===== Raw data

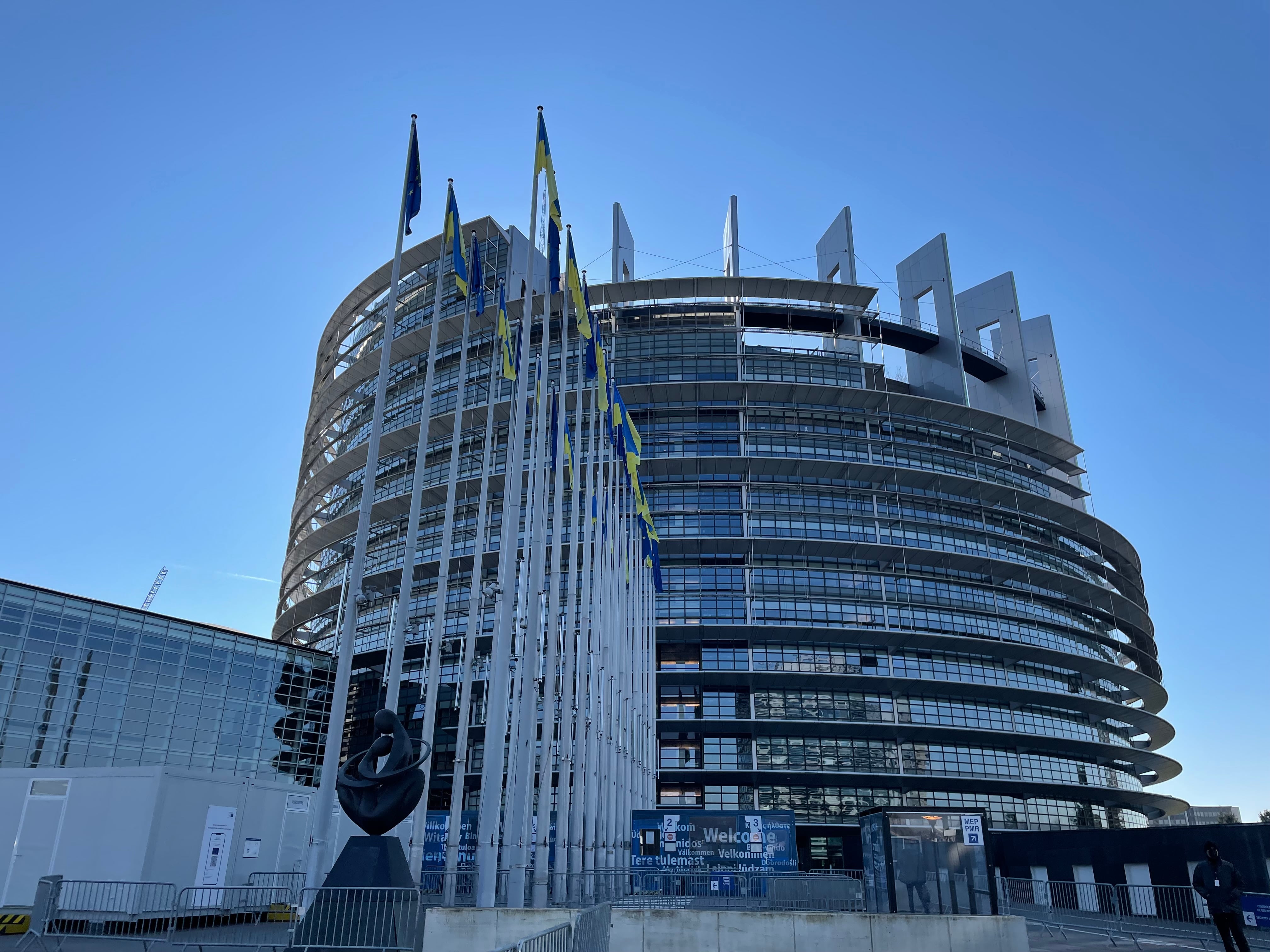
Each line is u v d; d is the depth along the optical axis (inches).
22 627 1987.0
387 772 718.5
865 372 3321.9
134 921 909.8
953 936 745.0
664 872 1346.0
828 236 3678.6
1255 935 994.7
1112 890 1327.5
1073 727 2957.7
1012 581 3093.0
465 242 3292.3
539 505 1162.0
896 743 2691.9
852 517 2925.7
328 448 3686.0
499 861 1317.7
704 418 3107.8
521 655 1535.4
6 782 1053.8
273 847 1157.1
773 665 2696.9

==========
===== Raw data

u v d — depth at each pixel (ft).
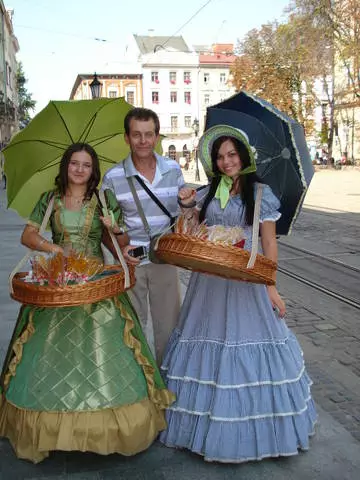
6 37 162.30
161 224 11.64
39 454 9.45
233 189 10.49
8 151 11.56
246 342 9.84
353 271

==========

▶ **Exercise prompt**: In the listing above, find the line containing "896 743 2691.9" and the line containing "773 665 2696.9", then quote both, plus every line between them, exactly as written.

▶ **Problem solution**:
896 743 2691.9
852 517 2925.7
328 448 3686.0
499 861 1317.7
704 418 3107.8
521 655 1535.4
6 782 1053.8
273 847 1157.1
773 665 2696.9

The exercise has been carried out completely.